((

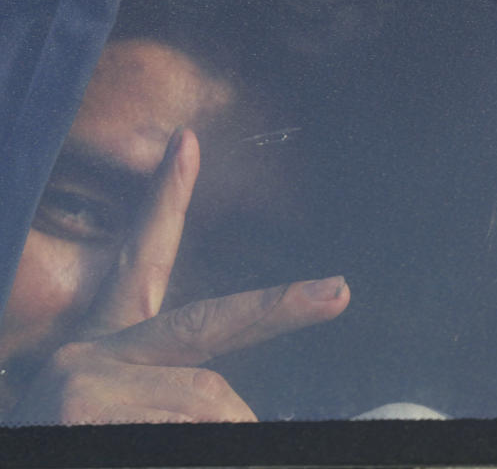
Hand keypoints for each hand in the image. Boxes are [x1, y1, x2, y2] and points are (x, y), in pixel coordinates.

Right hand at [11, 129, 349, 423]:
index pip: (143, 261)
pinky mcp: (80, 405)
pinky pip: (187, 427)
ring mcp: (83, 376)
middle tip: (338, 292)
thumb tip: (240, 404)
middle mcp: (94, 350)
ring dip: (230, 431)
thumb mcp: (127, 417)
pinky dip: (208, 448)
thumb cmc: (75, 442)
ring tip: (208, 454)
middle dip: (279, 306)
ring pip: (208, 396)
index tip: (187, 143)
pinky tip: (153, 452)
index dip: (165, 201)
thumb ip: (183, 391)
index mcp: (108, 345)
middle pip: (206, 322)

))
((

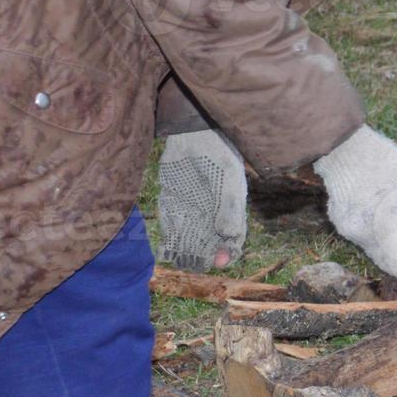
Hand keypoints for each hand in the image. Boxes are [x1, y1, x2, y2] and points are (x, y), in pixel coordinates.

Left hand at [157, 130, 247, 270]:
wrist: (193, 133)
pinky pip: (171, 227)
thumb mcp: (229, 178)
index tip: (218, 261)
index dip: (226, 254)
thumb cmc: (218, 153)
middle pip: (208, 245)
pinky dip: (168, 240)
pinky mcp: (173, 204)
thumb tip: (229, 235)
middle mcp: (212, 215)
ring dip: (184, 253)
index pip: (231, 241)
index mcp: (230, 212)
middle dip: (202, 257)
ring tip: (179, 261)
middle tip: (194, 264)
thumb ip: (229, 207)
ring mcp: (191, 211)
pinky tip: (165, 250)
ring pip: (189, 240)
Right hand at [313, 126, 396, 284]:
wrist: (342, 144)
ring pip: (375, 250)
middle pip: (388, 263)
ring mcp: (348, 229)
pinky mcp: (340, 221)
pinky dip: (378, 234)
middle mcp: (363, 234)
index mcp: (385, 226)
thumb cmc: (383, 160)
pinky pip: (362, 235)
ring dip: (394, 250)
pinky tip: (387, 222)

))

### What you need to do:
Using the entries above, repeat only the lines from the one containing "middle tip: (194, 264)" through the one containing "pinky tip: (387, 222)", end lines included.

### Result below:
middle tip: (194, 264)
thumb ip: (229, 207)
ring mcp: (191, 211)
pinky tip: (165, 250)
ring pip: (189, 240)
Right hand at [313, 126, 396, 284]:
wrist: (342, 144)
ring pip: (375, 250)
middle pip: (388, 263)
ring mcp: (348, 229)
pinky mcp: (340, 221)
pinky dip: (378, 234)
middle mcp: (363, 234)
index mcp: (385, 226)
thumb cmc: (383, 160)
pinky pip: (362, 235)
ring dip: (394, 250)
pinky tip: (387, 222)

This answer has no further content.